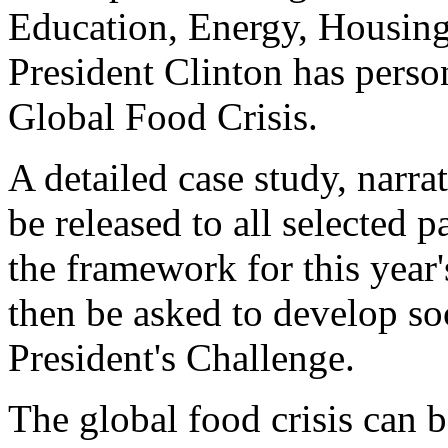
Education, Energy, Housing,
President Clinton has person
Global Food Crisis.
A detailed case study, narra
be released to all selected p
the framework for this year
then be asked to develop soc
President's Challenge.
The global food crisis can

===

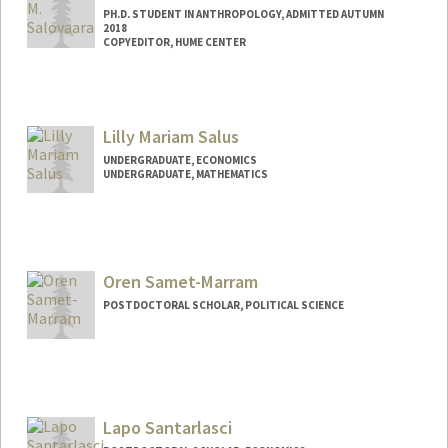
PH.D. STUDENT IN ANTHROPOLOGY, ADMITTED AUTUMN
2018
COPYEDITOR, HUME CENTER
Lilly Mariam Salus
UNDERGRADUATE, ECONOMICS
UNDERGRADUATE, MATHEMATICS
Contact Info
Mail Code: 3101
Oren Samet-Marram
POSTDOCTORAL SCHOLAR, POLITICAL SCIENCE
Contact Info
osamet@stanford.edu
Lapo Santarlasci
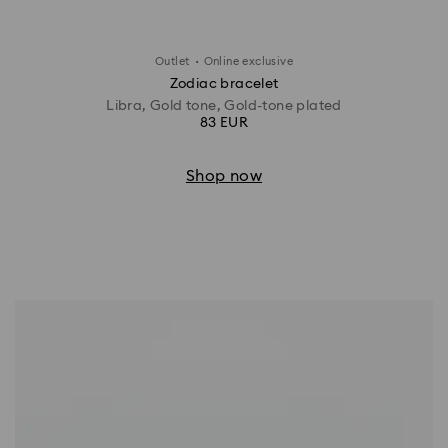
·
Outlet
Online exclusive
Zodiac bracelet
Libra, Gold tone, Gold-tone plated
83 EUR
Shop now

===

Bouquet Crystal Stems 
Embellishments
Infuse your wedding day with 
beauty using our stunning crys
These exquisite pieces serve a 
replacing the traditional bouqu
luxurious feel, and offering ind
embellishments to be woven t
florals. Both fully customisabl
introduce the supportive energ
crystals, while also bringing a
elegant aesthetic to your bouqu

===

REQUIRED ACTION. Write out the lines of the records that begin with the line containing "Bouquet Crystal Stems" and end with the line containing "introduce the supportive energ", including both of those lines.

COMPLETED EXERCISE.
Bouquet Crystal Stems 
Embellishments
Infuse your wedding day with 
beauty using our stunning crys
These exquisite pieces serve a 
replacing the traditional bouqu
luxurious feel, and offering ind
embellishments to be woven t
florals. Both fully customisabl
introduce the supportive energ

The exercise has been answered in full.